Log Cabin – cozy mood, reservations recommended as it gets full easily
Sagada lemon Pie House – one-of-a-kind sour lemon pie, only in Sagada
Rock Inn Cafe – meal by the garden/nature view
Bana’s Cafe – try breakfast or snacks here by the balcony overlooking the mountain view
Salt and Pepper Diner
Masferre Country Inn and Restaurant
OTHER THINGS TO DO
Swim at the Bokong Falls and jump from the cliff
Buy fresh produce at the Sunday morning market
Ride a horse, maybe?
Sunset by the Lake Danum
Beer and chips and chat by the bonfire with the locals at Lake Danum
They actually have a package where the tour guide will prepare the bonfire and the boodle fight dinner for you. Arrange this ahead at the tourism office if you’re interested.
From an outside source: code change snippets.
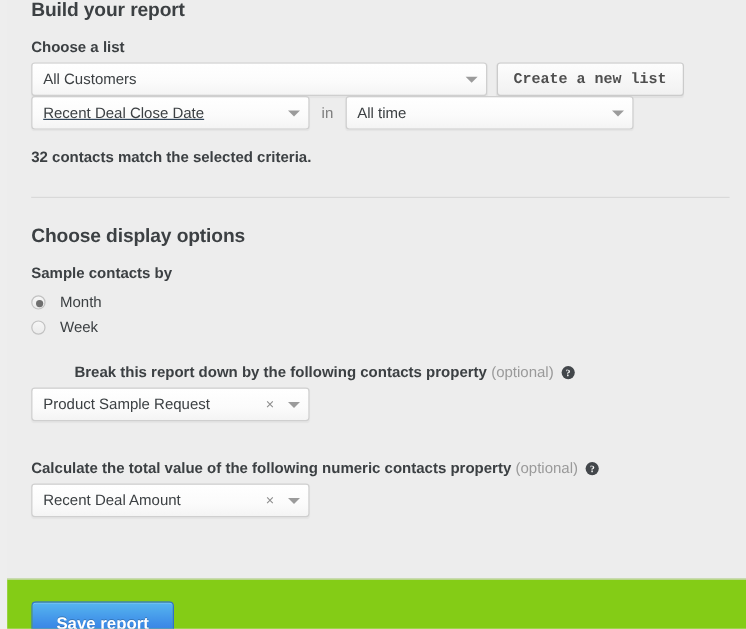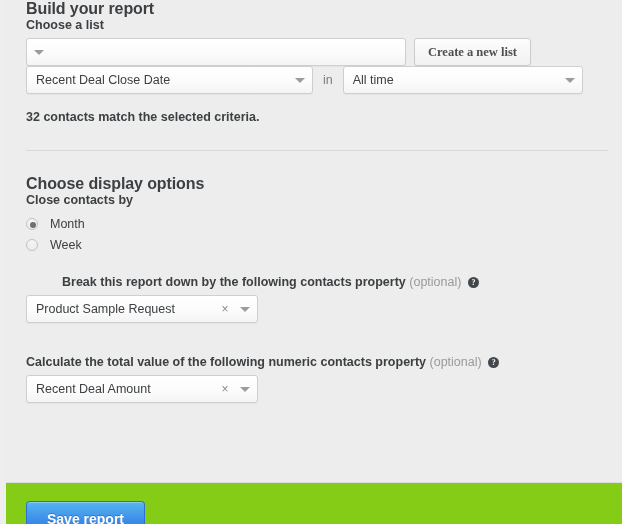--- a/index.html
+++ b/index.html
@@ -48,20 +48,21 @@
     padding: 0;
     letter-spacing: -0.1px;
   }
   .title-build { padding-top: 14px; }
   .title-display { padding-top: 0; }
 
   .field-label {
     font-size: 12.5px;
     font-weight: bold;
     color: #3c4043;
+    margin-top: 14px;
     margin-bottom: 6px;
     display: block;
   }
 
   .optional-note {
     font-weight: normal;
     color: #9a9a9a;
   }
 
   .help-icon {
@@ -128,21 +129,21 @@
     justify-content: center;
   }
   .caret {
     width: 0; height: 0;
     border-left: 5px solid transparent;
     border-right: 5px solid transparent;
     border-top: 5px solid #9b9b9b;
   }
 
   .select-list { width: 380px; }
-  .select-conv { width: 287px; }
+  .select-conv { width: 232px; text-decoration: underline; }
   .select-time { width: 240px; }
   .select-prop { width: 232px; }
 
   .in-word {
     font-size: 12.5px;
     color: #7d7d7d;
     padding: 0 2px;
   }
 
   
@@ -150,21 +151,21 @@
     height: 28px;
     padding: 0 13px;
     font-size: 12.5px;
     font-weight: bold;
     color: #4f4f4f;
     background: linear-gradient(to bottom, #fdfdfd 0%, #f1f1f1 100%);
     border: 1px solid #cbcbcb;
     border-radius: 3px;
     box-shadow: 0 1px 1px rgba(0,0,0,0.05);
     cursor: pointer;
-    font-family: Liberation Serif, serif;
+    font-family: Liberation Mono, monospace;
     line-height: 26px;
   }
 
   
   .result-text {
     font-size: 12.5px;
     font-weight: bold;
     color: #3c4043;
     margin-top: 16px;
   }
@@ -231,20 +232,21 @@
 <div class="page">
 
   <div class="body-area">
 
     <h2 class="section-title title-build">Build your report</h2>
 
     <label class="field-label">Choose a list</label>
 
     <div class="select-row">
       <div class="select select-list">
+        <span class="sel-text">All Customers</span>
         <span class="caret-box">
             <i class="caret"></i>
           </span>
       </div>
       <button class="btn-grey">Create a new list</button>
     </div>
 
 
     <div class="select-row">
       <div class="select select-conv">
@@ -261,21 +263,21 @@
           </span>
       </div>
     </div>
 
     <div class="result-text">32 contacts match the selected criteria.</div>
 
     <div class="divider"></div>
 
     <h2 class="section-title title-display">Choose display options</h2>
 
-    <label class="field-label">Close contacts by</label>
+    <label class="field-label">Sample contacts by</label>
 
     <div class="radio-row">
       <span class="radio-dot checked"></span>
       <span class="radio-label">Month</span>
     </div>
     <div class="radio-row">
       <span class="radio-dot"></span>
       <span class="radio-label">Week</span>
     </div>
 

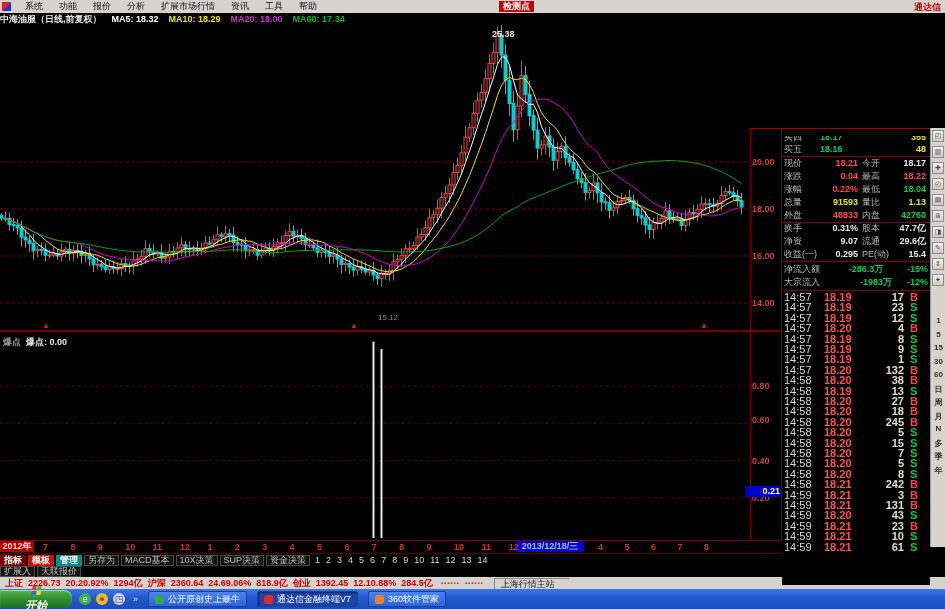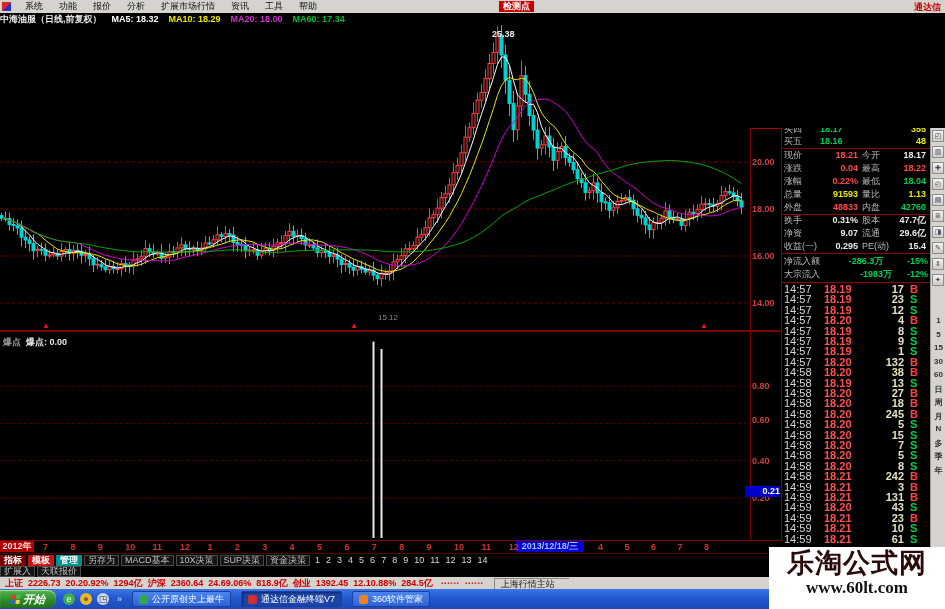--- a/index.html
+++ b/index.html
@@ -57,36 +57,36 @@
   #statusbar{position:absolute;left:0;top:577px;width:945px;height:12px;background:#d6d3ce;
              display:flex;align-items:center;font-size:9px;font-weight:bold;color:#cc0000;}
   #statusbar .seg{margin-left:5px;white-space:nowrap;}
   #status-dots{margin-left:8px;color:#cc2222;font-size:6px;letter-spacing:1px;}
   #server-box{margin-left:10px;border-left:1px solid #888;border-top:1px solid #888;background:#d6d3ce;
               color:#222;font-weight:normal;padding:0 14px 0 6px;height:11px;line-height:11px;}
 
   
   #taskbar{position:absolute;left:0;top:589px;width:945px;height:20px;
            background:linear-gradient(#3a77e8,#2258cf 45%,#1c4ab8);display:flex;align-items:center;}
-  #start-btn{width:56px;height:18px;margin:1px 2px 1px 0;border-radius:0 8px 8px 0;
+  #start-btn{width:72px;height:18px;margin:1px 2px 1px 0;border-radius:0 8px 8px 0;
              background:linear-gradient(#55b64f,#2e8b2b 55%,#1f6f1e);color:#fff;font-weight:bold;font-style:italic;
              font-size:11px;display:flex;align-items:center;justify-content:center;gap:3px;
-             box-shadow:inset 0 1px 1px #9fe09a;}
+             box-shadow:inset 0 1px 1px #9fe09a;flex-direction:column;}
   .winflag{display:grid;grid-template-columns:4px 4px;grid-template-rows:4px 4px;gap:1px;transform:skewX(-8deg);}
   .winflag i{display:block;}
   .ql-icon{width:12px;height:12px;border-radius:6px;margin-left:5px;font-size:9px;line-height:12px;text-align:center;}
   #ql-more{color:#cfe0ff;font-size:9px;margin-left:8px;}
   .task-btn{height:16px;margin-left:10px;padding:0 6px;display:flex;align-items:center;gap:4px;
             background:linear-gradient(#4a86ef,#2d63d6);border:1px solid #1a3f9e;border-radius:2px;
             color:#fff;font-size:9px;white-space:nowrap;overflow:hidden;}
   .task-btn.active{background:#1b44a6;box-shadow:inset 1px 1px 2px #0d2a70;}
   .task-ico{width:9px;height:9px;border-radius:2px;flex:none;}
 
   
-  #quotepanel{position:absolute;left:782px;top:128px;width:148px;height:449px;background:#000;overflow:hidden;
+  #quotepanel{position:absolute;left:782px;top:136px;width:148px;height:449px;background:#000;overflow:hidden;
               font-size:9px;font-weight:bold;}
   .qrow{position:absolute;left:0;width:148px;height:11px;line-height:11px;}
   .qlab{color:#b8b8b8;font-weight:normal;}
   .c-red{color:#ff4a4a}.c-green{color:#00cc55}.c-white{color:#e8e8e8}.c-yellow{color:#e8e800}
   .qsep{position:absolute;left:0;width:148px;height:1px;background:#8b0000;}
   .trow{position:absolute;left:0;width:148px;height:10px;line-height:10px;font-size:11px;}
   .t-time{position:absolute;left:2px;color:#d8d8d8;font-weight:normal;}
   .t-price{position:absolute;left:42px;color:#ff5050;}
   .t-vol{position:absolute;left:70px;width:52px;text-align:right;color:#e0e0c0;}
   .t-dir{position:absolute;left:128px;width:12px;}
@@ -884,24 +884,20 @@
       <div class="rt-period" style="top: 242px;">60</div>
       <div class="rt-period" style="top: 255.5px;">日</div>
       <div class="rt-period" style="top: 269px;">周</div>
       <div class="rt-period" style="top: 282.5px;">月</div>
       <div class="rt-period" style="top: 296px;">N</div>
       <div class="rt-period" style="top: 309.5px;">多</div>
       <div class="rt-period" style="top: 323px;">季</div>
       <div class="rt-period" style="top: 336.5px;">年</div>
     </div>
 
-  <div id="watermark">
-    <div id="wm-line1">乐淘公式网</div>
-    <div id="wm-line2">www.60lt.com</div>
-  </div>
 
 <div class="axis-tick" style="top: 157px;">20.00</div>
     <div class="axis-tick" style="top: 204px;">18.00</div>
     <div class="axis-tick" style="top: 251px;">16.00</div>
     <div class="axis-tick" style="top: 298px;">14.00</div>
     <div class="axis-tick" style="top: 381.2px;">0.80</div>
     <div class="axis-tick" style="top: 415px;">0.60</div>
     <div class="axis-tick" style="top: 455.6px;">0.40</div>
     <div class="axis-tick" style="top: 492.8px;">0.20</div>
     <div class="marker-tri" style="left: 42px; top: 322px;">▲</div>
Ride at the top load of a jeepney
Experience it here where the weather is cool, pollution is low, or close to null, and you won’t be judged by city dwellers who’ll find you weird and looking for pain on your butt. It’s quite a moment on top and the locals support you while at it!
Sagada is a lot to swallow in terms of travel time but it’s a lot cheaper than what Batanes can do to you.
Don’t go there just for selfies and Instagram-worthy photos. Don’t go there just to join the bandwagon. Don’t go there because it seems like the cool thing, the in thing to do. Don’t go there just to see and tick off all the sights that Trip Advisor or Lonely Planet recommended. Don’t go there to experience what all your friends and favorite bloggers did.
Go there to rest, to relax, to reconnect with nature. Go there to write (accommodations are cheap, you can stay longer than usual). Go there to meet people of the world. Go there to get a different perspective on things, on life. Go there to recenter, to enjoy the quiet. Go there to go back to a healthy lifestyle.
Go there to unearth your own Sagada story.